If you pass Belfast’s Armistice Bridge on Saturday night, you may hear a drift of upbeat fiddle music and see a line of people moving in time to the beat.
The “almost-solstice” contra dance, held by the Belfast Flying Shoes, is coming back.
Contra dancing is a type of community folk dance descended from English, Scottish, and French styles of dance from the 17th century. Live bands playing folk tunes on string instruments — guitars, cellos, banjos, and of course fiddles — set the musical backdrop tone.
“It’s kind of magical,” said Belfast Flying Shoes Executive Director Chrissy Fowler. “The Armistice Footbridge, it’s a marvelous public place. You’re dancing over the water, often there’s a beautiful sunset. It’s magical to be out there dancing.”
What sets this event apart from other contra dances is that it’s held outdoors. The inspiration behind contra dancing in public spaces stemmed from one local artist’s vision in 2010. Karin Spitfire was doing a celebration of sardines, Fowler said, and wanted to do a dance as part of it.
“We did this crazy dance on the bridge; it was wild and fun.
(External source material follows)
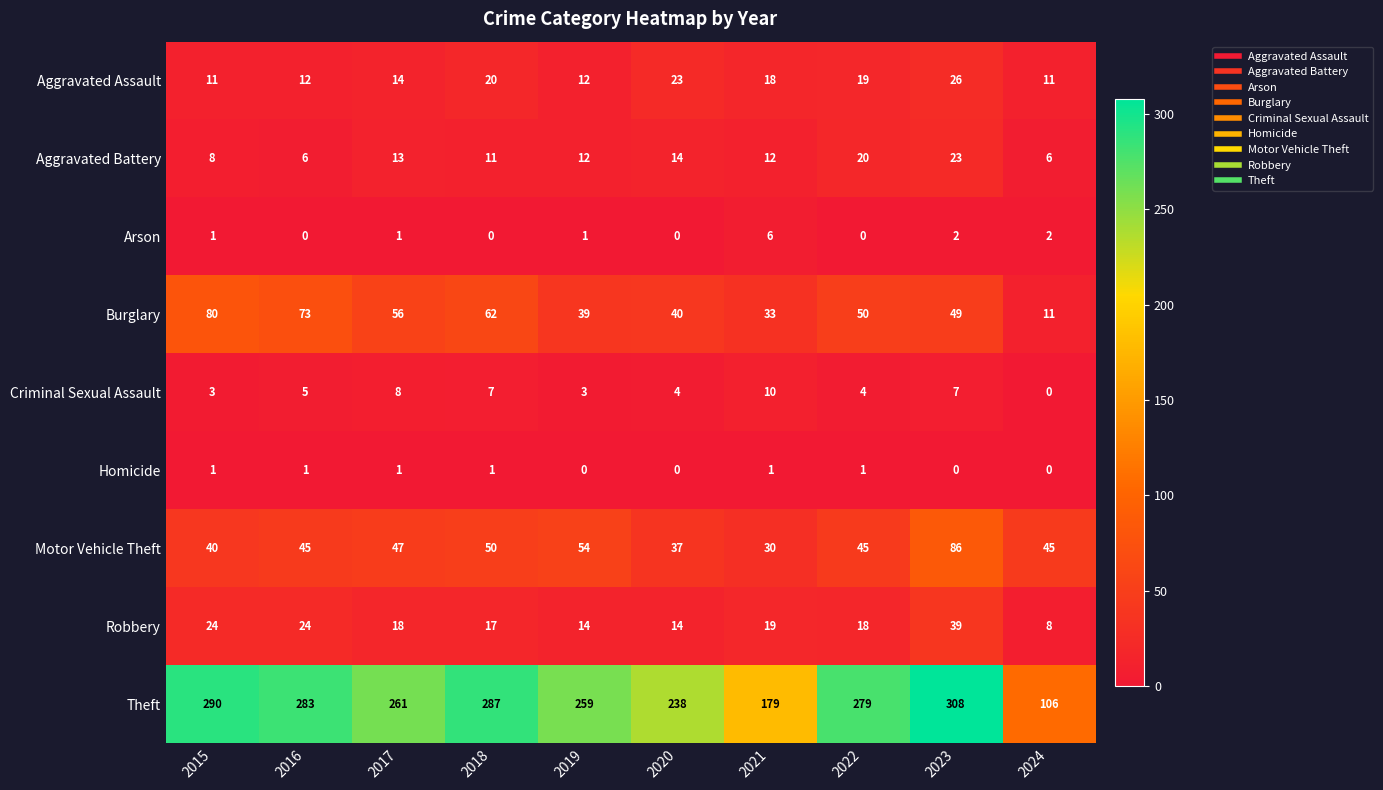

What is the difference between the Burglary values at 2020 and 2015?

40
Karin Spitfire’s brainstorm, her sardine dance, was over the bay where the sardines and the herring would come,” Fowler said. “People were so delighted by it that we wanted to do others.”
Other contra dances were held pre-pandemic at City Park, Steamboat Landing, City Point Railroad Station, and Brooks Preservation Society after the success on the Armistice Bridge, which was introduced as a recurring event in 2019.
Shortly after, contra had become, according to Fowler, a “non-starter” due to the moratorium on large public gatherings of any type during the pandemic.
In 2021, as part of phasing contra dances back to what they had been, the Flying Shoes re-implemented events at Steamboat Landing for a series titled “Sundays in the Park.” The Footbridge Dance returned the following year.
“The inspiration to do the dances in public parks came from just wanting to get it out there for other people who might not necessarily self-select to go,” Fowler said. “You’re walking by, and you decide to stop; it’s different than if you’re at a contra dance, when it’s in a hall, you have to make that decision, intention, to walk into the hall and pay your money.”
Belfast Flying Shoes is a small nonprofit established in 2005. Several organizational initiatives have put it on the map.
“Just occasional things, like the footbridge dances, are one of those,” Fowler said.
The footbridge event is an annual recurrence, but Belfast Flying Shoes are planning another Armistice Bridge dance in the autumn.
This summer’s eve contra dance will be held on Friday, June 22, at 6:30 p.m. The event is free and open to the public, newcomers, and seasoned dancers and non-dancers alike.
Belfast Flying Shoes holds a monthly community dance on first Fridays, a program at the Maine Coastal Regional Reentry Center, where it is in the process of resuming its contra dance and music lesson programs that paused in 2020.
The group also has a weekly show on the local community radio station, highlighting the contra dance music and musicians on Belfast Community Radio WBFY.